Le grand flou du quartier d’affaires de la Défense
En progrès mais peut mieux faire. La Loi dite « Maptam » clarifie l’environnement institutionnel du quartier d’affaires de la Défense déjà en pleine réforme. Les infrastructures, notamment, doivent être remises en état mais il subsiste une incertitude sur l’ampleur et la répartition du coût des travaux ente l’Epadesa, l’aménageur du quartier, et Defacto, l’établissement qui l’entretient. L’Epadesa les a évalués à 351 millions sur la période 2012-2020 mais ne pourrait en payer que quelque 150 millions. L’ensemble des autres acteurs, Defacto, l’Etat et les collectivités locales doivent donc « arrêter rapidement les modalités de répartition » des coûts. Enfin, la Cour préconise l’élaboration d’un document stratégique à dix ou quinze ans pour le quartier d’affaires dont l’avenir reste soumis à deux fortes incertitudes sur les transports en commun et le marché immobilier.
Des primes et des congés généreux au Cese
Indemnité de séance, 54 jours de vacances par an, prime de départ à la retraite, de naissance, de mariage, de vacances ou de fin d’année : le Conseil économique, social et environnemental (Cese) est un peu trop généreux avec ses 140 agents, estime la Cour. Ces libéralités ont été accordées au fil des ans par les présidents de cette institution qui représente les acteurs économiques et sociaux, à travers 233 conseillers.

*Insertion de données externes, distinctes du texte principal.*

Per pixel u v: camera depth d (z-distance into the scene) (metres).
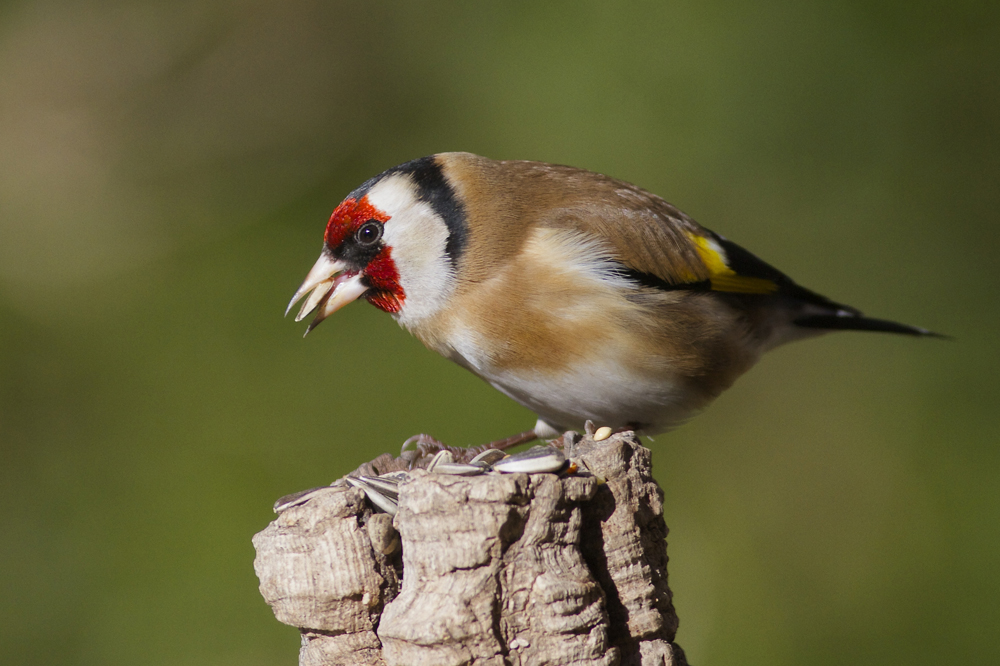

La Cour recommande de leur donner « une assise réglementaire », et de réformer le temps de travail des agents. Elle insiste pour que le budget du Cese soit plus contrôlé, à l’instar de celui des administrations publiques.
Le « maquis » des sur-rémunarations outre-mer
Un « inextricable maquis législatif et réglementaire ». C’est la formule utilisée par les magistrats de la rue Cambon pour pointer du doigt les sur-rémunérations (pouvant atteindre, selon le rapport, jusqu’à 108 % du traitement brut de base dans les collectivités d’outre-mer les plus reculées) des fonctionnaires de l’Etat en poste outremer. Quelque 91.000 fonctionnaires civils bénéficient de ce régime qui a coûté, en 2012, 1,18 milliard d’euros au contribuable. La Cour préconise « une réforme d’envergure » : « simplifier » l’ensemble du système avec « un décret unique » ; réserver les indemnités spécifiques à la compensation des frais d’installation et de l’affectation dans des zones vraiment difficiles ; prévoir « des dispositifs d’incitation non financiers ».